Anniversary is 1st since Lumumba’s remains were returned last year from Belgium
The Congo commemorated Tuesday the 62nd anniversary of the assassination of Patrice Emery Lumumba, the country’s first prime minister.
The ceremony at a mausoleum in the national capital of Kinshasa was presided over by Prime Minister Jean-Michel Sama Lukonde, the first anniversary marked by the Congolese since Lumumba’s remains were returned from Belgium last year, more than 61 years after his assassination.
In attendance were government officials, members of the Lumumba family and other dignitaries.
Lukonde paid tribute to the nation’s independence hero before leading government officials in laying a wreath at his mausoleum.
“Nations of the world must remember great men who have marked their history through their struggle,” said Lukonde.
He hailed Lumumba for a fight that he said helped get the country out of colonization.
“Here is an opportunity to pay tribute to Patrice Emery Lumumba, the first time after his remains were returned. Today, we honor him and a lay wreath to pay tribute to him now that he is at home here in the Democratic Republic of Congo,” he said.
Lumumba was an anti-colonial icon at the time Congo acquired independence from Belgium on June 30, 1960.

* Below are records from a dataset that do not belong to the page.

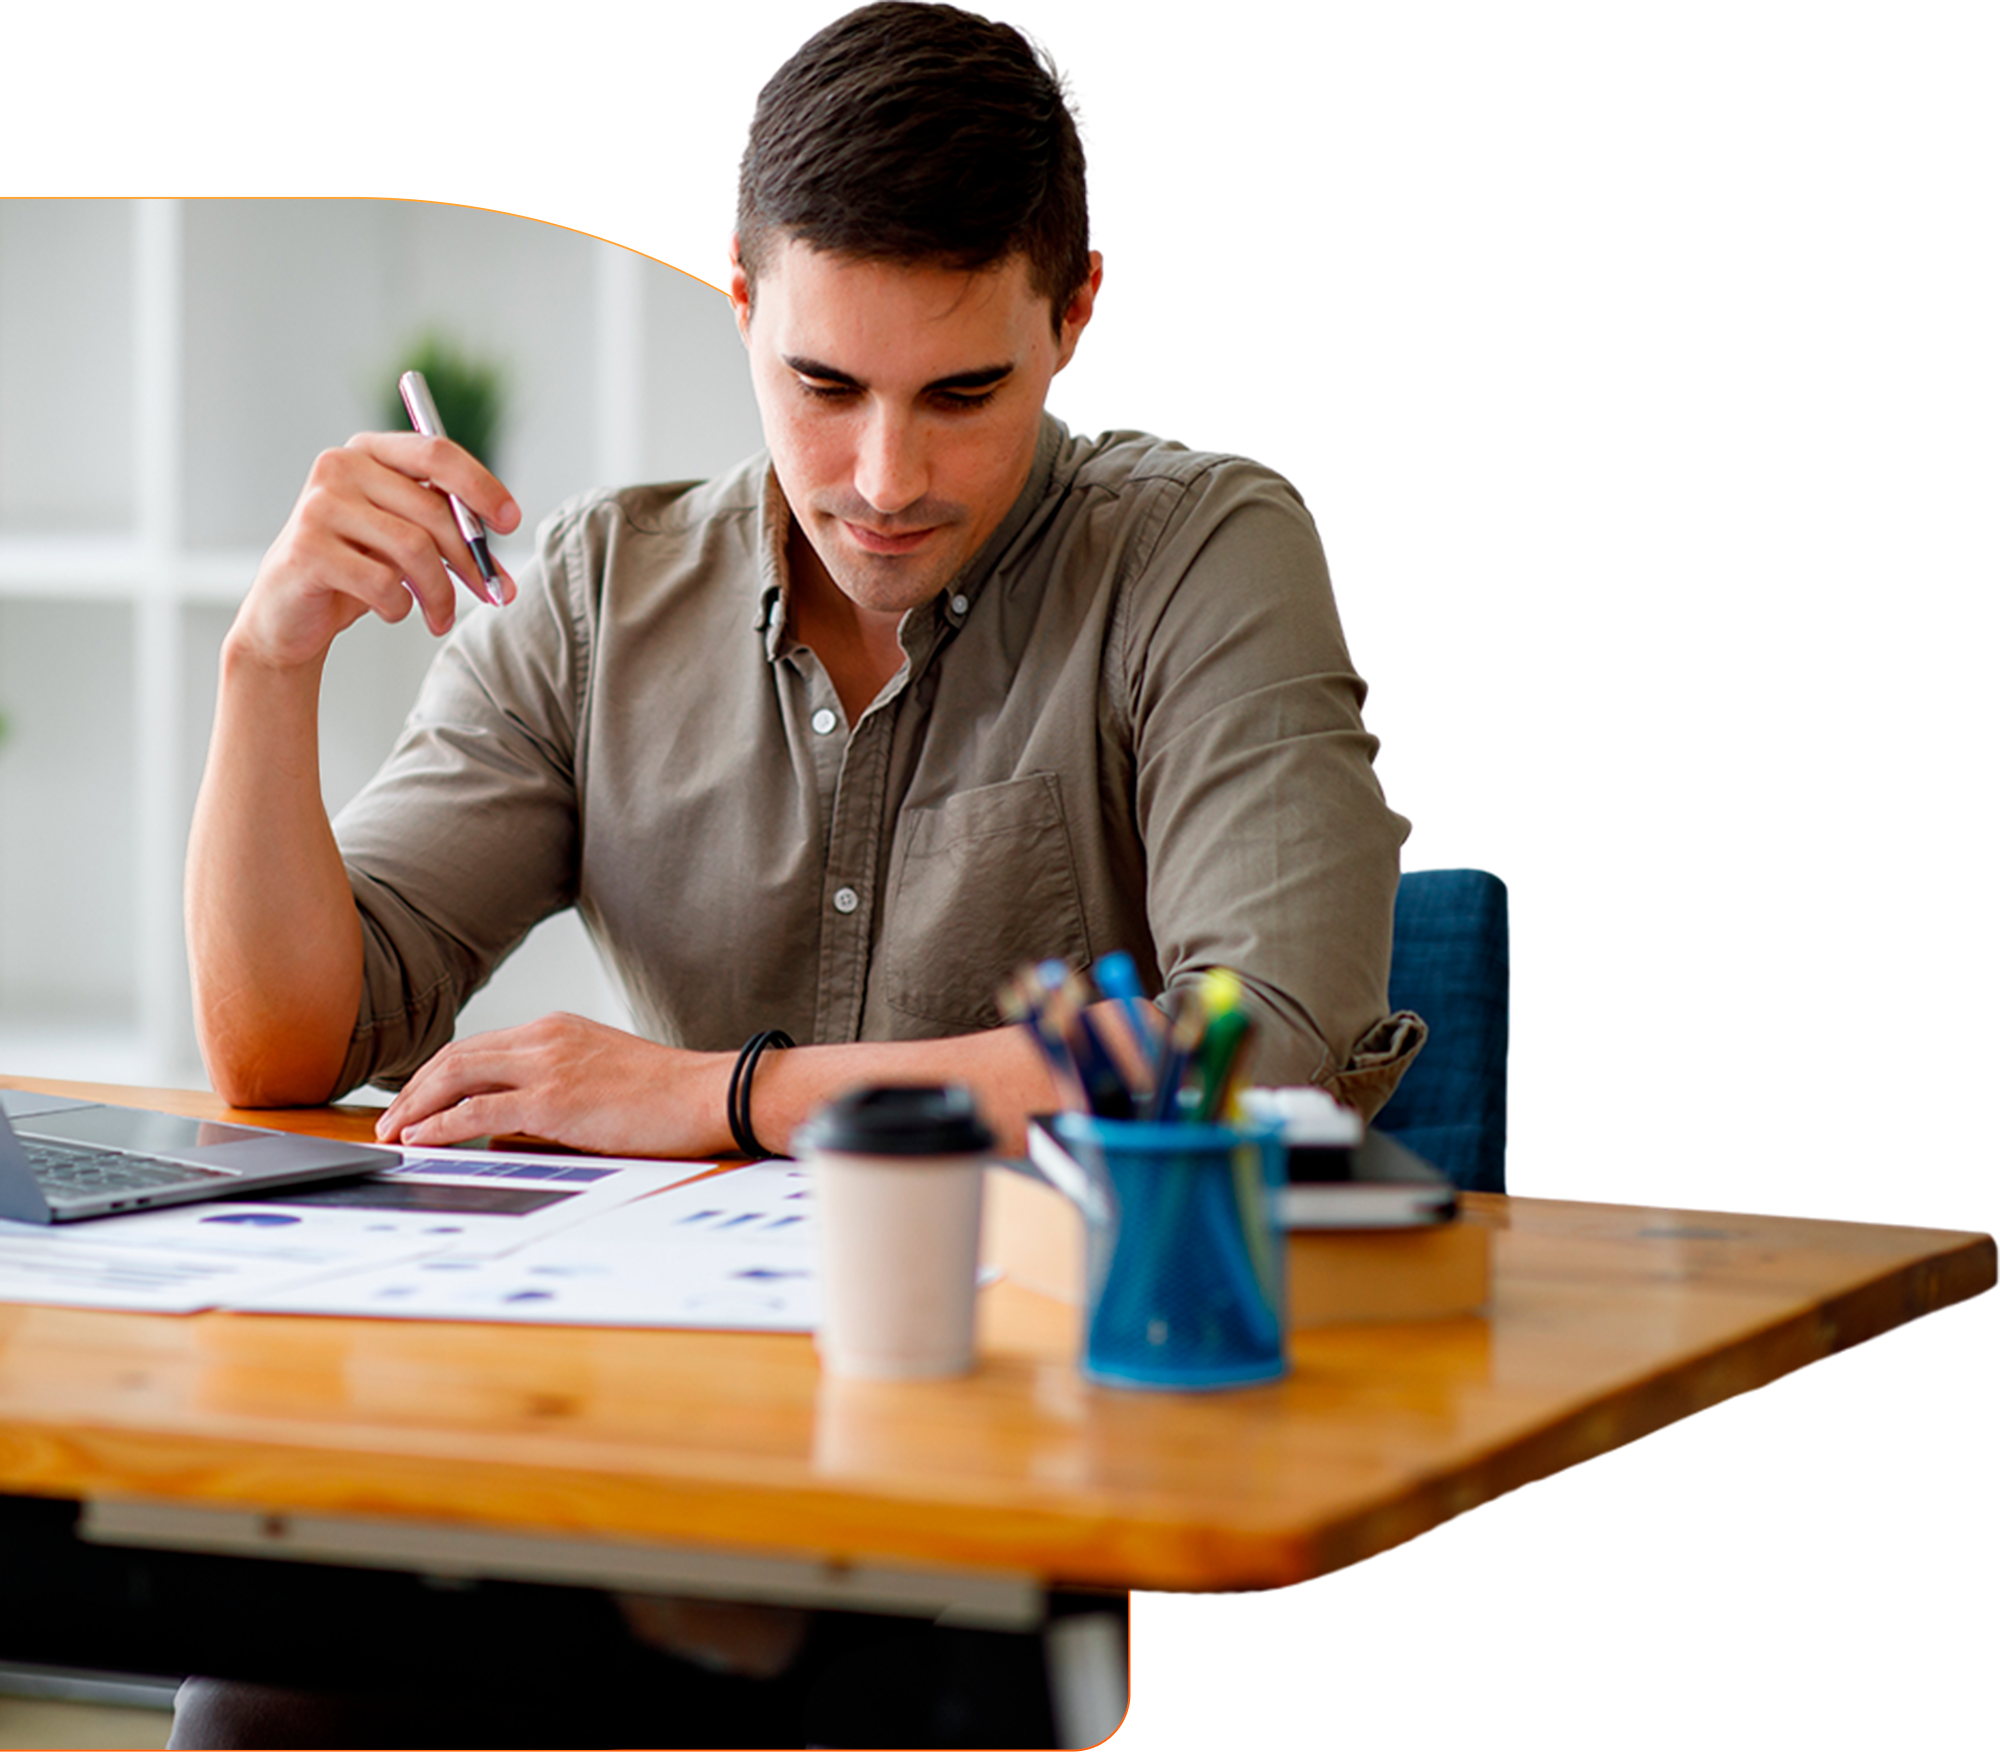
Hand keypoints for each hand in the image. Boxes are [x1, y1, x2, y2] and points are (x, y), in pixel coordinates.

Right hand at [230, 432, 522, 672]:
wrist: (289, 614)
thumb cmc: (358, 571)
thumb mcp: (405, 538)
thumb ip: (448, 529)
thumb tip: (502, 555)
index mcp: (369, 451)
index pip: (436, 452)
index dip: (481, 486)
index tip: (511, 521)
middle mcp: (339, 466)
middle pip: (433, 509)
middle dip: (472, 559)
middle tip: (495, 594)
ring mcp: (318, 506)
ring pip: (414, 549)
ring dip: (440, 594)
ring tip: (440, 617)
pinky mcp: (306, 550)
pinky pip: (383, 583)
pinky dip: (400, 606)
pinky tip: (391, 610)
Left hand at [373, 1012, 733, 1157]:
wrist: (708, 1094)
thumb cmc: (667, 1096)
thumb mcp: (600, 1078)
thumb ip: (552, 1089)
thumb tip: (507, 1125)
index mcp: (556, 1029)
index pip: (477, 1047)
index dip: (436, 1076)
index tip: (413, 1102)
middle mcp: (545, 1038)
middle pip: (456, 1056)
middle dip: (414, 1090)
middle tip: (389, 1121)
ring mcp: (547, 1065)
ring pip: (457, 1075)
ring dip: (416, 1106)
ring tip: (394, 1133)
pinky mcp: (554, 1099)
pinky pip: (477, 1109)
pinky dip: (440, 1123)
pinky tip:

He was toppled in September of that year and separatists from the southern region of Katanga and Belgian mercenaries executed him Jan. 17, 1961. They dissolved his body in acid.
Lumumba’s remains were discovered decades later in Belgium, after a police officer, who took part in his assassination, boasted about his actions in the media.
Belgian authorities would eventually seize a tooth from the officer in 2016.
During a handover ceremony of the remains in Brussels, Belgian Prime Minister Alexander De Croo apologized for his country’s “moral responsibility” in Lumumba’s death.
Belgium’s King Philippe also expressed his “deepest regrets for the wounds” of Belgian colonial rule.
Lumumba was born in 1925 in Onalua, in Sankuru province.